What you need to do:
Reproduce the records below exactly as given.

Records for this exercise:
- - -
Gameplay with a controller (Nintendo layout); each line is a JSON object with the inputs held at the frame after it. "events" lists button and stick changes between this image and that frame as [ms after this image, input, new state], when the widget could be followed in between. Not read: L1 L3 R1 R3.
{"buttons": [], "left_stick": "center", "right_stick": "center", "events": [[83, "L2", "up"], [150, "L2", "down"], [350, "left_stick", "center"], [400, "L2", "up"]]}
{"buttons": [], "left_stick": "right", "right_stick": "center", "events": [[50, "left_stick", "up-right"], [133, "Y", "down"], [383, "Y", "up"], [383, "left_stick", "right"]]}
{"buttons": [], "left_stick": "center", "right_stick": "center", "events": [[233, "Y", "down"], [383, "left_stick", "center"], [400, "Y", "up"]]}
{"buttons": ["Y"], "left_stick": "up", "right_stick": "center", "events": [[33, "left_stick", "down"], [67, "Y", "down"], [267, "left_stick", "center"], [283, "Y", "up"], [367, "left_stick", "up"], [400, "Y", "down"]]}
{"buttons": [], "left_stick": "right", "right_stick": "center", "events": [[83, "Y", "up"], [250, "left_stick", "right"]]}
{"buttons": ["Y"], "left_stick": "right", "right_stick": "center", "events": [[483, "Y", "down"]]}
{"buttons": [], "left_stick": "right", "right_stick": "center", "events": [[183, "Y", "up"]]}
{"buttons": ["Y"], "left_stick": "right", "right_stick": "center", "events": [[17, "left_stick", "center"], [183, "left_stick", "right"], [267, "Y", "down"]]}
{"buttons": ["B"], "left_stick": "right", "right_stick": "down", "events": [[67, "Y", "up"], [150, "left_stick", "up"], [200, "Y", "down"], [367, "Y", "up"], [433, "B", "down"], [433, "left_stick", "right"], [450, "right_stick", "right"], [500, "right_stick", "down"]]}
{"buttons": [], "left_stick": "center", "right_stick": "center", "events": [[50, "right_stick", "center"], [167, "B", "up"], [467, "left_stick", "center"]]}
- - -
Expected answer:
Gameplay with a controller (Nintendo layout); each line is a JSON object with the inputs held at the frame after it. "events" lists button and stick changes between this image and that frame as [ms after this image, input, new state], when the widget could be followed in between. Not read: L1 L3 R1 R3.
{"buttons": [], "left_stick": "center", "right_stick": "center", "events": [[83, "L2", "up"], [150, "L2", "down"], [350, "left_stick", "center"], [400, "L2", "up"]]}
{"buttons": [], "left_stick": "right", "right_stick": "center", "events": [[50, "left_stick", "up-right"], [133, "Y", "down"], [383, "Y", "up"], [383, "left_stick", "right"]]}
{"buttons": [], "left_stick": "center", "right_stick": "center", "events": [[233, "Y", "down"], [383, "left_stick", "center"], [400, "Y", "up"]]}
{"buttons": ["Y"], "left_stick": "up", "right_stick": "center", "events": [[33, "left_stick", "down"], [67, "Y", "down"], [267, "left_stick", "center"], [283, "Y", "up"], [367, "left_stick", "up"], [400, "Y", "down"]]}
{"buttons": [], "left_stick": "right", "right_stick": "center", "events": [[83, "Y", "up"], [250, "left_stick", "right"]]}
{"buttons": ["Y"], "left_stick": "right", "right_stick": "center", "events": [[483, "Y", "down"]]}
{"buttons": [], "left_stick": "right", "right_stick": "center", "events": [[183, "Y", "up"]]}
{"buttons": ["Y"], "left_stick": "right", "right_stick": "center", "events": [[17, "left_stick", "center"], [183, "left_stick", "right"], [267, "Y", "down"]]}
{"buttons": ["B"], "left_stick": "right", "right_stick": "down", "events": [[67, "Y", "up"], [150, "left_stick", "up"], [200, "Y", "down"], [367, "Y", "up"], [433, "B", "down"], [433, "left_stick", "right"], [450, "right_stick", "right"], [500, "right_stick", "down"]]}
{"buttons": [], "left_stick": "center", "right_stick": "center", "events": [[50, "right_stick", "center"], [167, "B", "up"], [467, "left_stick", "center"]]}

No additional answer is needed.